■ ASSIGNMENT
Copy, from the entries below, each line in which the string "même" appears.

■ ENTRIES SHOWN
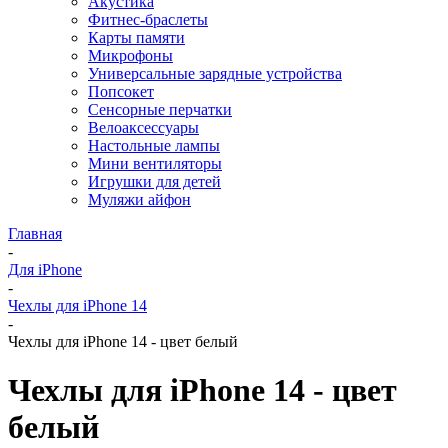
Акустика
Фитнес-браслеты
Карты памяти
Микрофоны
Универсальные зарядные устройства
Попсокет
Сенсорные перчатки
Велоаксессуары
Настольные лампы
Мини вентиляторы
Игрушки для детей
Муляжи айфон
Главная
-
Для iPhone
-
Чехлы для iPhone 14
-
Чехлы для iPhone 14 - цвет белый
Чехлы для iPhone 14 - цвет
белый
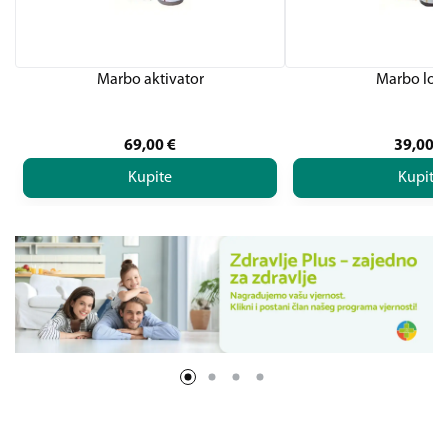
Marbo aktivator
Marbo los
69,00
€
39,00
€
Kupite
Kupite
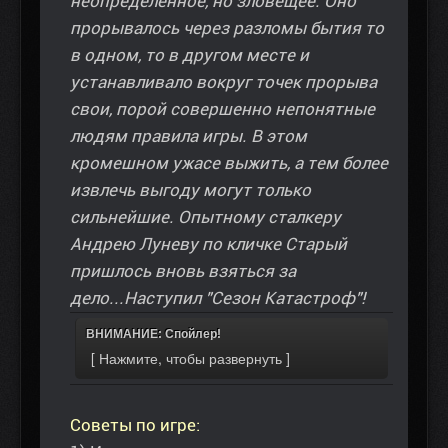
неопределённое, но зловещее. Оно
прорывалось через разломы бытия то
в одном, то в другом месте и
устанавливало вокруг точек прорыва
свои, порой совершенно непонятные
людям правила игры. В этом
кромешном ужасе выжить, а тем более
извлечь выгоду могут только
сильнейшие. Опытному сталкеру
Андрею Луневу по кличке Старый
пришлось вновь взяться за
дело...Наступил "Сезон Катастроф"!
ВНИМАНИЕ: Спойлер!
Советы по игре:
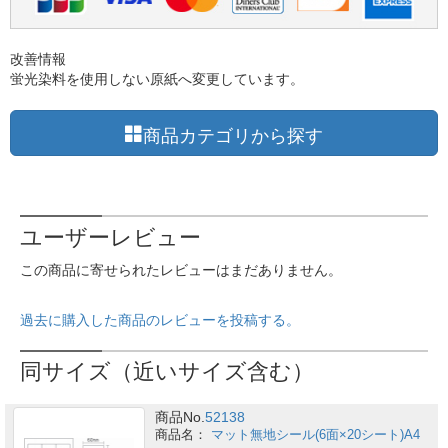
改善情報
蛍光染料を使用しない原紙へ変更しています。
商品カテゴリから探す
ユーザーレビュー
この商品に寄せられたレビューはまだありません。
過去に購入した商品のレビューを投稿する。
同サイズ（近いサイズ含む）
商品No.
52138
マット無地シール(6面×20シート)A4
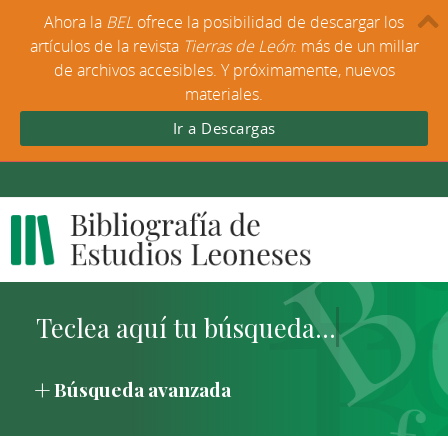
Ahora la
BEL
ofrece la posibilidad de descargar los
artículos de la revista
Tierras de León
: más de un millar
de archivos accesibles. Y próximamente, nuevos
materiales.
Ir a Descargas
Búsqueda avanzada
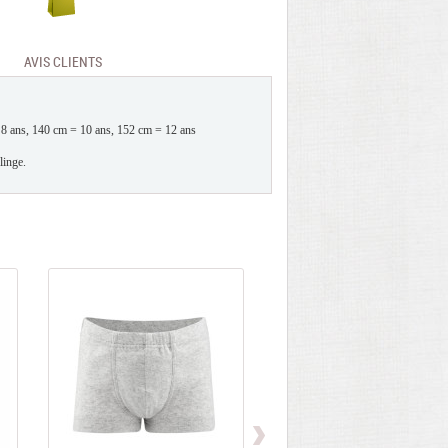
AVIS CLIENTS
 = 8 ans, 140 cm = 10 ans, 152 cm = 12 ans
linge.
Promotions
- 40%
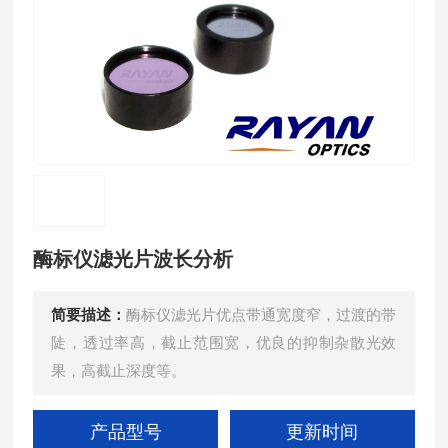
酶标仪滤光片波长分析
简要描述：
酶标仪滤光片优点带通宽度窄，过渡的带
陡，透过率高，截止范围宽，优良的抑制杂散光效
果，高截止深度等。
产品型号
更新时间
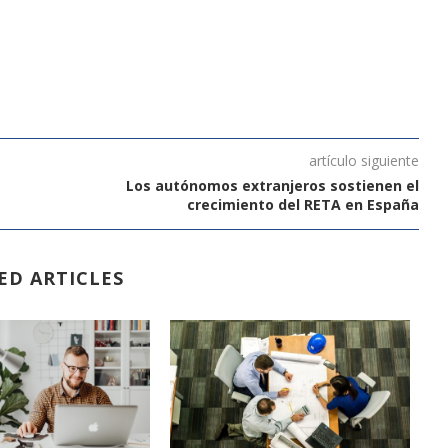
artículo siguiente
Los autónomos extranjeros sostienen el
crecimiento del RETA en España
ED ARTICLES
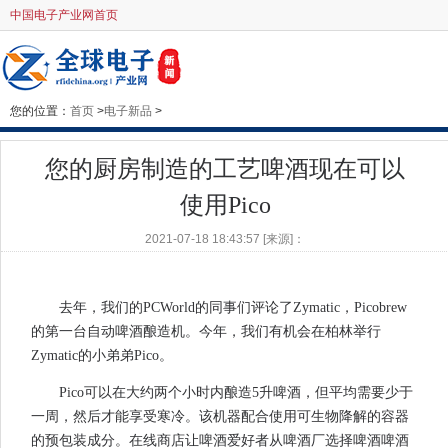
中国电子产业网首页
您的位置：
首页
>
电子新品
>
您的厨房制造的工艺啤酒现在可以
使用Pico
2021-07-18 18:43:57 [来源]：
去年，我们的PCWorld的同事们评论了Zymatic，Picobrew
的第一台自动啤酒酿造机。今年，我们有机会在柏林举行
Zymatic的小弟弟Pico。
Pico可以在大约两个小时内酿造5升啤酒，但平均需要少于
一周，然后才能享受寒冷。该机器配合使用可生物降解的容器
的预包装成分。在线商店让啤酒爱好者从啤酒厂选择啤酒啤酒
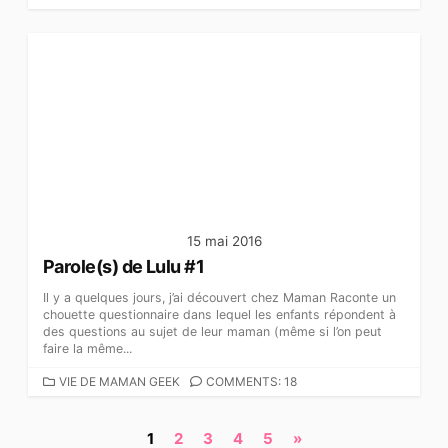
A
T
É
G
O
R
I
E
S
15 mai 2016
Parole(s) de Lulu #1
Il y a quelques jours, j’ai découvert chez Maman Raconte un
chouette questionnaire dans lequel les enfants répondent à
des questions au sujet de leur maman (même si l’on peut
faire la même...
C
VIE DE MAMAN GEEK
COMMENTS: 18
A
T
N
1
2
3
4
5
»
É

■ EXPECTED ANSWER
des questions au sujet de leur maman (même si l’on peut
faire la même...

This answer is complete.